(Figure understanding tasks)

===

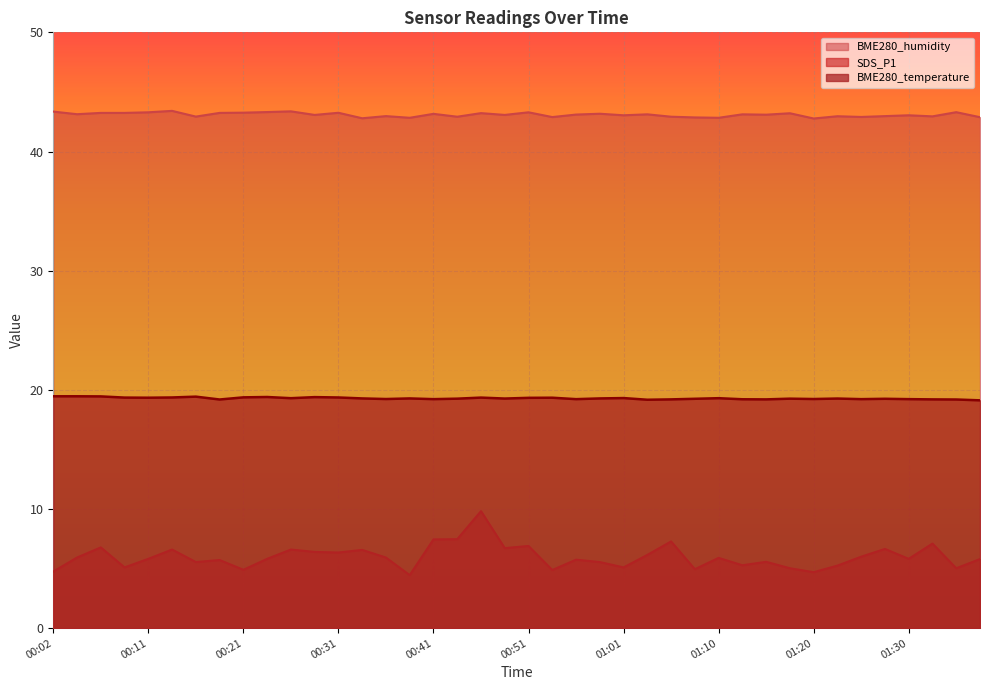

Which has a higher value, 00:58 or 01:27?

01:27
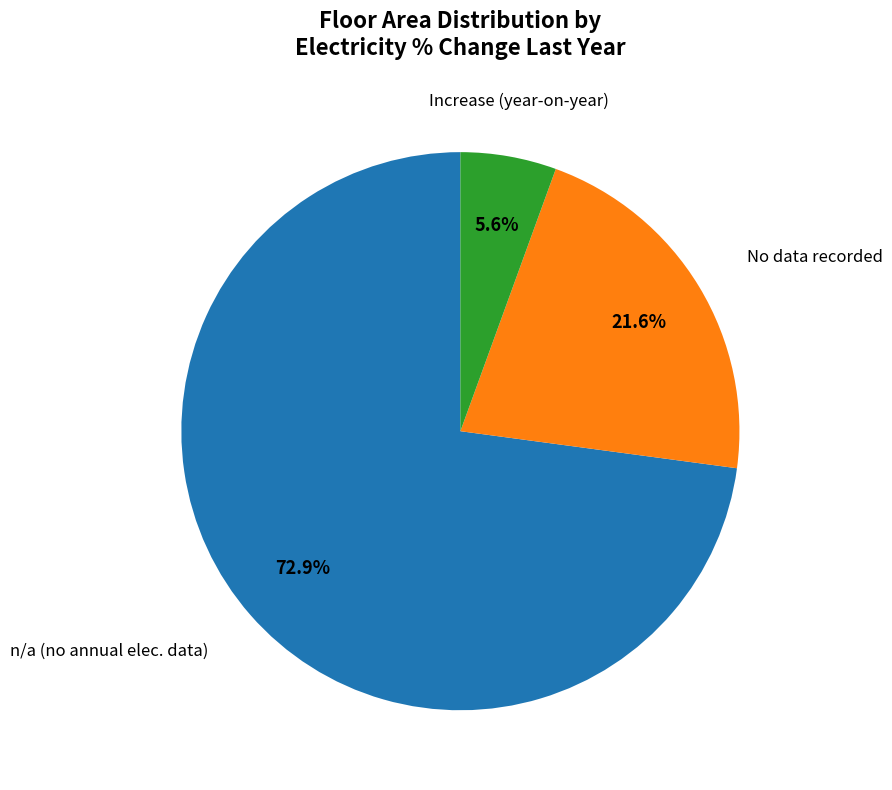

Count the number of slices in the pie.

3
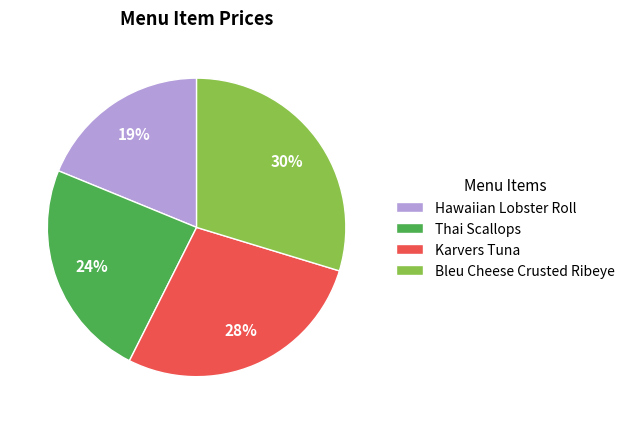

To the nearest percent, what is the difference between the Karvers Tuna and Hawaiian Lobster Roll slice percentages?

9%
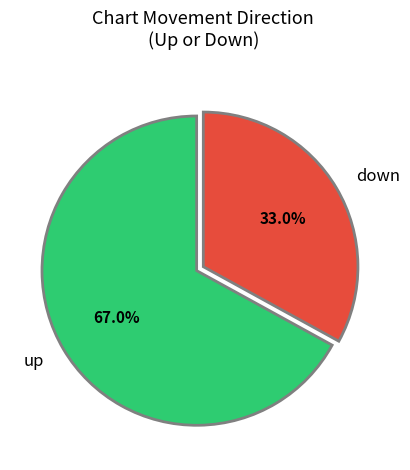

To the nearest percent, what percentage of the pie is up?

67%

===

**Request**
Could you express every entry above as a Markdown table with the columns Row and Entry line, one numbered row per line, with blank lines skipped and the pictures left out?

**Result of the exercise**
| Row | Entry line |
|---|---|
| 1 | Which has a higher value, 00:58 or 01:27? |
| 2 | 01:27 |
| 3 | Count the number of slices in the pie. |
| 4 | 3 |
| 5 | To the nearest percent, what is the difference between the Karvers Tuna and Hawaiian Lobster Roll slice percentages? |
| 6 | 9% |
| 7 | To the nearest percent, what percentage of the pie is up? |
| 8 | 67% |